Unlike most, she had little use or faith in electric stoves or gas ranges. She hadn’t taken many things from her old farm in Bayfield County, but one of them, her most prized possession in fact, was her cast-iron wood-burning cookstove. Power or no power, you could count on it. Wanda was in her glory putting out the eats for the young gathered at her table: pancakes with maple syrup? “and it ain’t no Log Cabin nor Aunt Jemima, Mitch Barron, this is pure and sweet squeezed straight from my own trees”?and scrambled eggs and slab bacon. Rita and Rhonda, who lived mostly out of boxes and cans as was the curse of our modern age, were loving it like this was a trip to granny’s farm. Deke was mostly picking at his food. But Wanda kept scolding him and despite himself, despite what he’d seen and knew, his teenage belly was hungry. Hungry as only a teenage boy could be.
Wanda winked a sparkling blue eye at her recent arrivals. “Sit down and fill yourself. For this day will be no better than the last.”
Harry was pretty excited at the idea. After five years of state food, he was ready for some real eats. His eyes were wide and there was drool on his mouth.
“Not right now, Wanda,” Mitch said. “We’re gonna take a turn around the neighborhood, see what’s going on first.”
Harry looked disappointed, but he fell in step behind Tommy.
“Stay,” Mitch told him.
“No, I better go with you guys. You might need me.”
“Stay and eat for chrissake,” Tommy said. “Fill your tank. Look like you need it.”
He fell into a chair and Wanda set a plate of cakes and bacon and eggs down before him. Right away, he launched into it, oooing and ahhing and telling Wanda, between mouthfuls, that she was surely the finest cook in the world.

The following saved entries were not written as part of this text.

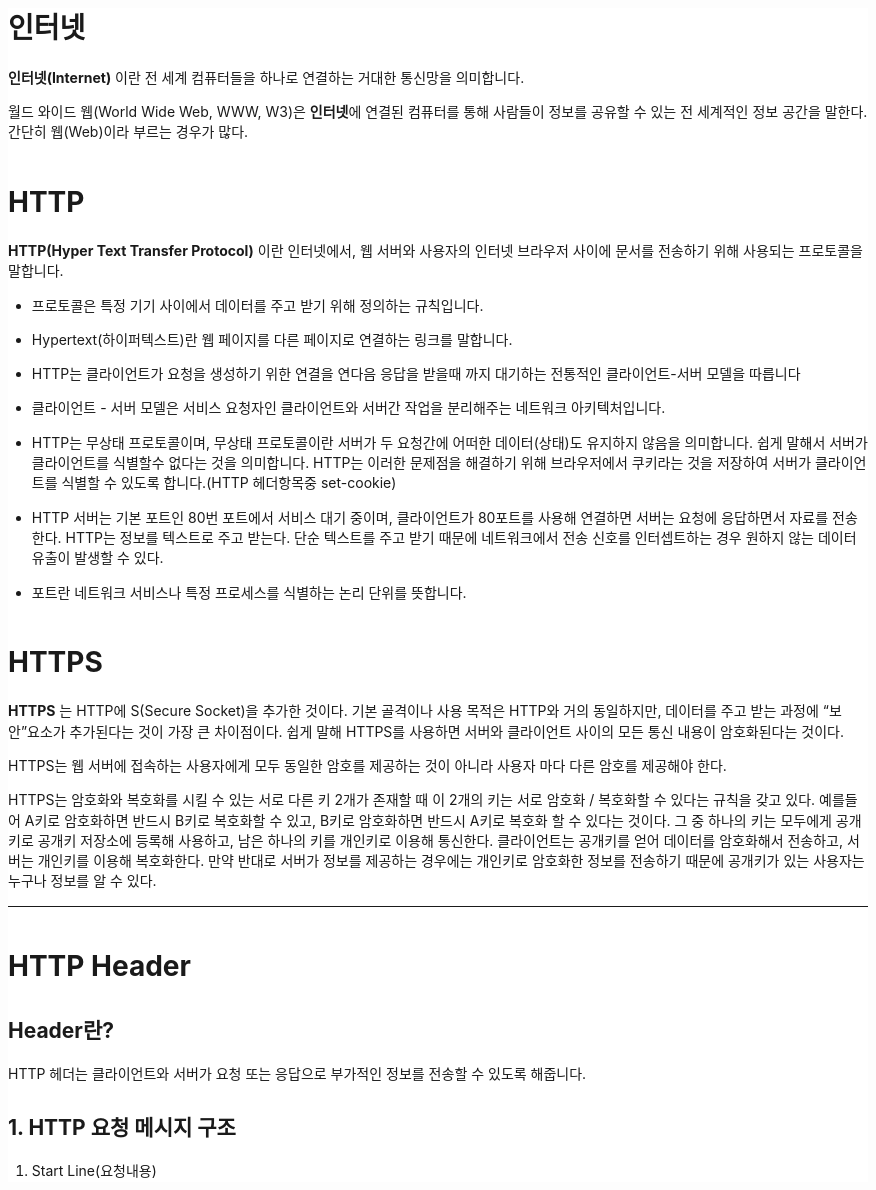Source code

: # 인터넷

**인터넷(Internet)** 이란 전 세계 컴퓨터들을 하나로 연결하는 거대한 통신망을 의미합니다.

월드 와이드 웹(World Wide Web, WWW, W3)은 **인터넷**에 연결된 컴퓨터를 통해 사람들이 정보를 공유할 수 있는 전 세계적인 정보 공간을 말한다. 간단히 웹(Web)이라 부르는 경우가 많다.

# HTTP

**HTTP(Hyper Text Transfer Protocol)** 이란 인터넷에서, 웹 서버와 사용자의 인터넷 브라우저 사이에 문서를 전송하기 위해 사용되는 프로토콜을 말합니다.

- 프로토콜은 특정 기기 사이에서 데이터를 주고 받기 위해 정의하는 규칙입니다.

- Hypertext(하이퍼텍스트)란 웹 페이지를 다른 페이지로 연결하는 링크를 말합니다.

- HTTP는 클라이언트가 요청을 생성하기 위한 연결을 연다음 응답을 받을때 까지 대기하는 전통적인 클라이언트-서버 모델을 따릅니다

- 클라이언트 - 서버 모델은 서비스 요청자인 클라이언트와 서버간 작업을 분리해주는 네트워크 아키텍처입니다.

- HTTP는 무상태 프로토콜이며, 무상태 프로토콜이란 서버가 두 요청간에 어떠한 데이터(상태)도 유지하지 않음을 의미합니다. 쉽게 말해서 서버가 클라이언트를 식별할수 없다는 것을 의미합니다. HTTP는 이러한 문제점을 해결하기 위해 브라우저에서 쿠키라는 것을 저장하여 서버가 클라이언트를 식별할 수 있도록 합니다.(HTTP 헤더항목중 set-cookie)

- HTTP 서버는 기본 포트인 80번 포트에서 서비스 대기 중이며, 클라이언트가 80포트를 사용해 연결하면 서버는 요청에 응답하면서 자료를 전송한다. HTTP는 정보를 텍스트로 주고 받는다. 단순 텍스트를 주고 받기 때문에 네트워크에서 전송 신호를 인터셉트하는 경우 원하지 않는 데이터 유출이 발생할 수 있다.

- 포트란 네트워크 서비스나 특정 프로세스를 식별하는 논리 단위를 뜻합니다.

# HTTPS

**HTTPS** 는 HTTP에 S(Secure Socket)을 추가한 것이다. 기본 골격이나 사용 목적은 HTTP와 거의 동일하지만, 데이터를 주고 받는 과정에 “보안”요소가 추가된다는 것이 가장 큰 차이점이다. 쉽게 말해 HTTPS를 사용하면 서버와 클라이언트 사이의 모든 통신 내용이 암호화된다는 것이다.

HTTPS는 웹 서버에 접속하는 사용자에게 모두 동일한 암호를 제공하는 것이 아니라 사용자 마다 다른 암호를 제공해야 한다.

HTTPS는 암호화와 복호화를 시킬 수 있는 서로 다른 키 2개가 존재할 때 이 2개의 키는 서로 암호화 / 복호화할 수 있다는 규칙을 갖고 있다. 예를들어 A키로 암호화하면 반드시 B키로 복호화할 수 있고, B키로 암호화하면 반드시 A키로 복호화 할 수 있다는 것이다. 그 중 하나의 키는 모두에게 공개키로 공개키 저장소에 등록해 사용하고, 남은 하나의 키를 개인키로 이용해 통신한다. 클라이언트는 공개키를 얻어 데이터를 암호화해서 전송하고, 서버는 개인키를 이용해 복호화한다. 만약 반대로 서버가 정보를 제공하는 경우에는 개인키로 암호화한 정보를 전송하기 때문에 공개키가 있는 사용자는 누구나 정보를 알 수 있다.

---

# HTTP Header

## Header란?

HTTP 헤더는 클라이언트와 서버가 요청 또는 응답으로 부가적인 정보를 전송할 수 있도록 해줍니다.

## 1. HTTP 요청 메시지 구조

1. Start Line(요청내용)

“Are you going to check at our house?” Rhonda asked.
“Yeah, we’ll take a look,” Mitch told her. “Maybe your mom and dad are home, girls.”
They both nodded. They’d been through hell like everyone else, but they were handling it much better. Mitch decided it was because they were young. The young were much tougher than anyone ever gave them credit for. They could switch gears and burn rubber in the blink of an eye before your average adult even got the keys in the ignition. That was youth. The girls were like dandelions that you mowed down one day and the next, they grew right back, flowering bright and yellow. You could not keep them down.